L’étude compare aussi plusieurs façons de définir le « meilleur ». Minimiser le retard moyen tend à améliorer l’ensemble du système : la plupart des passagers arrivent plus tôt et même le voyageur le plus retardé n’est généralement pas plus mal loti que lorsque d’autres objectifs sont utilisés. Tenter de minimiser uniquement le pire retard ou uniquement le nombre de passagers en retard, en revanche, peut conduire à des plans où quelques personnes sont extrêmement en retard ou où les véhicules sont utilisés de manière inefficace. Cela suggère que se concentrer sur l’expérience du voyageur type est un bon compromis, et que le même cadre peut être orienté vers différents objectifs de politique en changeant une seule fonction du modèle.
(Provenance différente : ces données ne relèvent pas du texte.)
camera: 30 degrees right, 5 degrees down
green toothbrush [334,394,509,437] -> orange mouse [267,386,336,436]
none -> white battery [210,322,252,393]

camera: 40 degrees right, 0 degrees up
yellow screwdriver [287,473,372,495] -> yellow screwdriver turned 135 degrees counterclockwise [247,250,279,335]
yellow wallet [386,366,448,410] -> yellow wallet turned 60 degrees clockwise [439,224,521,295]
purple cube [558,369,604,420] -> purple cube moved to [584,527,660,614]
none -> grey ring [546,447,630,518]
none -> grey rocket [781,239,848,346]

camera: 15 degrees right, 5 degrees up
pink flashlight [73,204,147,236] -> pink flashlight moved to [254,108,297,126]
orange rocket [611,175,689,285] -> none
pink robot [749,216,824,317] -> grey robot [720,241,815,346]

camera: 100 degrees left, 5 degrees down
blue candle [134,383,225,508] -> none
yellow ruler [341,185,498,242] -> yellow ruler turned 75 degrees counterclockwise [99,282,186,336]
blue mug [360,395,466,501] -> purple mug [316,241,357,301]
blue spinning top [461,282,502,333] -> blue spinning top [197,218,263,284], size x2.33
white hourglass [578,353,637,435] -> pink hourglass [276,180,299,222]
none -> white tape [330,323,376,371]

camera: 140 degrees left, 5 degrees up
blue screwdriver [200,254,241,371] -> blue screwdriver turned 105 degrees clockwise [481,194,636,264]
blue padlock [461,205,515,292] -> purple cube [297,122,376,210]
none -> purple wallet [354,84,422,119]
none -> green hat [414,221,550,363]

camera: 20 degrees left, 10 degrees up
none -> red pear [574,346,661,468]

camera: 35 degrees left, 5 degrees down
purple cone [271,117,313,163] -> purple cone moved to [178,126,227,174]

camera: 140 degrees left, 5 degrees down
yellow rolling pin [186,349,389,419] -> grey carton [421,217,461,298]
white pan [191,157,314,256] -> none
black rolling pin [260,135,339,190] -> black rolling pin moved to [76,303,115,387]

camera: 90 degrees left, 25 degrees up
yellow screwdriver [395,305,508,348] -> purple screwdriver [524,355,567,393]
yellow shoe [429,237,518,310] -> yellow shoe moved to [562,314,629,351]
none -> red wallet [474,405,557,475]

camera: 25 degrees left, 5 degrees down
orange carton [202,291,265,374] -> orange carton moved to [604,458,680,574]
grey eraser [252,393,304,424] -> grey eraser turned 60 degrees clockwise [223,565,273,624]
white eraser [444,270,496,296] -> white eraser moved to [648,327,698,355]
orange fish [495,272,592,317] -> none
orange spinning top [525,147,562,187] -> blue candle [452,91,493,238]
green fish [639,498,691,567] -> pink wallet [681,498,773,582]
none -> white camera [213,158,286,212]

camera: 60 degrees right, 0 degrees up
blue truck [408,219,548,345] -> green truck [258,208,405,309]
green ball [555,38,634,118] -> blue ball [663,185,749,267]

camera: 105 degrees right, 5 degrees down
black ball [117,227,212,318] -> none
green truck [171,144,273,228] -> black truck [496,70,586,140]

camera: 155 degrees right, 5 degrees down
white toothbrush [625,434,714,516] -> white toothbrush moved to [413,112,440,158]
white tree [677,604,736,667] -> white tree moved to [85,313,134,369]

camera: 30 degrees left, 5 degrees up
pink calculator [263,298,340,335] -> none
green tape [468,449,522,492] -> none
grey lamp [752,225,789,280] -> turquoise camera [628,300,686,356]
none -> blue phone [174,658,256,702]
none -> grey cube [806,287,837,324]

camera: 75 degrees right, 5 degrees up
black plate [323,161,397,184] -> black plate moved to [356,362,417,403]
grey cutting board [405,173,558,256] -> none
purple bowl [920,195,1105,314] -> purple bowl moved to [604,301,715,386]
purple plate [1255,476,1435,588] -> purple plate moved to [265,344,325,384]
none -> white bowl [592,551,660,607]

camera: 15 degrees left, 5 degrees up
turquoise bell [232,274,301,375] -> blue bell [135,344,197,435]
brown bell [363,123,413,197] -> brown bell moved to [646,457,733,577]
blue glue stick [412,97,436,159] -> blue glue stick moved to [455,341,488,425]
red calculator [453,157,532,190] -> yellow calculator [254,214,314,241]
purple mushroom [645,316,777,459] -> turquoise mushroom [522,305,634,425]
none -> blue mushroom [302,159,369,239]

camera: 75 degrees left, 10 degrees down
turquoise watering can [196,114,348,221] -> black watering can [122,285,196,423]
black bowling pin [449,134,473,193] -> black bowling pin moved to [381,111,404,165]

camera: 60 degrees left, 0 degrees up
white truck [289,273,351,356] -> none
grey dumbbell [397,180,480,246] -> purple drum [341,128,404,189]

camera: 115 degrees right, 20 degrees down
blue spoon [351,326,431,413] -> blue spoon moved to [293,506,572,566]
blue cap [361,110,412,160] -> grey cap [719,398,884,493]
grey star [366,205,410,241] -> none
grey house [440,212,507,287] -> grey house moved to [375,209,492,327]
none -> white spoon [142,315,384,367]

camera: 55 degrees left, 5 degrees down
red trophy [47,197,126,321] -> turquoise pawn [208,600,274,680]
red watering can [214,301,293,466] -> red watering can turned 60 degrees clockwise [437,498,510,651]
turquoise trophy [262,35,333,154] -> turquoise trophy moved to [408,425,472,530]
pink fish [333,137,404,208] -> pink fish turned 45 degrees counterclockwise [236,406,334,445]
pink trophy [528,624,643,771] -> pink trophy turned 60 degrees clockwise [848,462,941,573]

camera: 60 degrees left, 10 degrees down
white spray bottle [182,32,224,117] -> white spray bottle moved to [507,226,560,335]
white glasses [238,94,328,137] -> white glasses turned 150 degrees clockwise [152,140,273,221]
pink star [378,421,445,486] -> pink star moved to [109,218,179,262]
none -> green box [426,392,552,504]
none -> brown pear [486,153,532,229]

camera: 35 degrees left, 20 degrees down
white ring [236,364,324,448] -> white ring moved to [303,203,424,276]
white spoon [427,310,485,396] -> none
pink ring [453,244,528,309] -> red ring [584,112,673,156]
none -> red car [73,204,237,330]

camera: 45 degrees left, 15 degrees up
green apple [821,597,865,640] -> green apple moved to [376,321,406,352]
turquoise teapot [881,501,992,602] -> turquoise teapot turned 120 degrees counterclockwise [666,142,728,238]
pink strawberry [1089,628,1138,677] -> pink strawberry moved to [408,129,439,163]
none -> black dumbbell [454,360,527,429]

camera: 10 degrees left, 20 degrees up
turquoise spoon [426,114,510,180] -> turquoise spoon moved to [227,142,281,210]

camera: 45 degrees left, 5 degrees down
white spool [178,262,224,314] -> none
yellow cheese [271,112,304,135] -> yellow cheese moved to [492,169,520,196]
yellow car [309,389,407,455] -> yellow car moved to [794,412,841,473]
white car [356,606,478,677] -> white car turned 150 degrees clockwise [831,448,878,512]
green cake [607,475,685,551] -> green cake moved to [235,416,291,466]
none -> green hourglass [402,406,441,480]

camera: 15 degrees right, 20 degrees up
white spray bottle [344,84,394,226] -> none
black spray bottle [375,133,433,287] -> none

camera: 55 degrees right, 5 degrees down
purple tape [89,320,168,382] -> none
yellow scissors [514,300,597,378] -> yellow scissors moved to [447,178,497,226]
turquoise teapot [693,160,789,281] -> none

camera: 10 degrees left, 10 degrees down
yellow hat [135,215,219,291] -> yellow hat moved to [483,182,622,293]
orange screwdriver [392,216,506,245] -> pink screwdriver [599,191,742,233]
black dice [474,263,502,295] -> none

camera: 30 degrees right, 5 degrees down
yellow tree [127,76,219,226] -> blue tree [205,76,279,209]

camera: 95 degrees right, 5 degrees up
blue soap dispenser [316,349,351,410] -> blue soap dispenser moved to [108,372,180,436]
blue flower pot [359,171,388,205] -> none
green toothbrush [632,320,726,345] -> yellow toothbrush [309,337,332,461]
Ce que cela signifie pour les déplacements quotidiens

Pour les non‑spécialistes, le message clé est que des outils de planification bien conçus peuvent rendre les services à la demande pratiques à l’échelle d’une ville. L’article montre qu’un cadre unique et adaptable peut assigner des passagers à des véhicules, planifier des itinéraires, respecter des besoins spéciaux et gérer les batteries électriques, tout en maintenant des retards moyens faibles. De façon peut‑être surprenante, donner une certaine structure aux véhicules — comme des itinéraires fixes ou semi‑fixes — dépasse souvent la liberté totale, parce que cela rend le problème plus gérable et conduit à un service plus fiable. À mesure que les villes expérimentent de nouvelles idées de transport, des navettes électriques aux solutions « micro‑transit » pilotées par application, des cadres comme celui‑ci seront essentiels pour transformer des demandes de trajets éparses en parcours partagés fluides.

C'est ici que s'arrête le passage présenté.